А Байрамов на меня молча смотрит, испытующе и, кажется мне, с насмешкой едва скрываемой. И тишина вокруг звенит — дыхание людей слышу.

— Даю один к десяти, — Байрамов вдруг произносит ровно, — у меня при себе как раз шесть тысяч рублей, — и пачку кредиток на стол!

Трудно передать словами мое состояние тогдашнее. Все вокруг каким-то нереальным казалось и мутным, словно под водой происходило. Хожу я в калошах водолазных вокруг бильярдного стола, а на нем «Волга» стоит. Прицелюсь ружьем подводным в громадный рыбий глаз, что на меня из темноты таращится, и… мимо. Когда же забил наконец шар (единственное, что удалось мне в этой партии сделать), словно в яму бездонную провалился, сердце едва не до обморока зашлось. А когда Байрамов начал шар за шаром в лузы укладывать и напевать что-то, плакать захотелось. Такой громадный комок к горлу подкатил, что едва сдержался. Ругаться про себя начал самыми невозможными словами, чтобы как-то отвлечься, сосредоточиться, а под конец партии захотелось бригадиру промеж лопаток кием хрястнуть…

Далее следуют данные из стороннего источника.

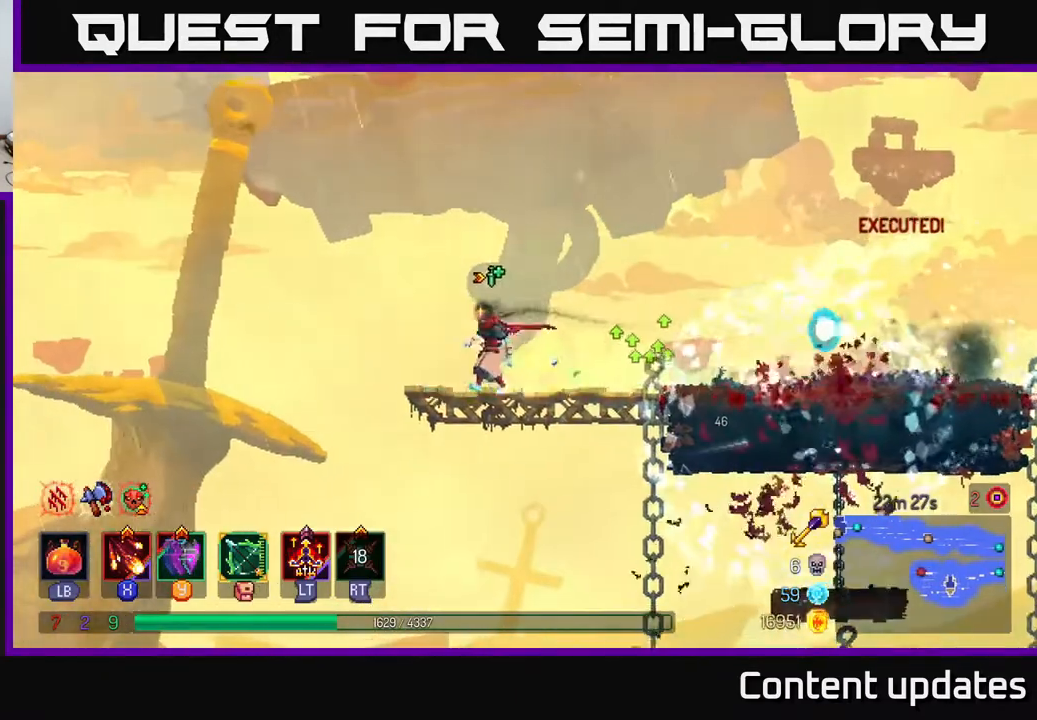
{"buttons": [], "left_stick": "center", "right_stick": "down", "events": []}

Сотню свою я, конечно, зря выкинул, Николай прав был. Свои ведь, кровные, придержать надо было, не горячиться, да не в том главная моя обида. Сотню свою я как-нибудь переживу, а вот нервами владеть не умею, это худо. Ну да ладно, все еще впереди. Плохо, Андрей Измайлович и товарищ румяный архитектор, знаете вы еще демобилизованного солдата Андрея Токмакова. Будет вам еще моя сотня костью в горле. Ой как будет!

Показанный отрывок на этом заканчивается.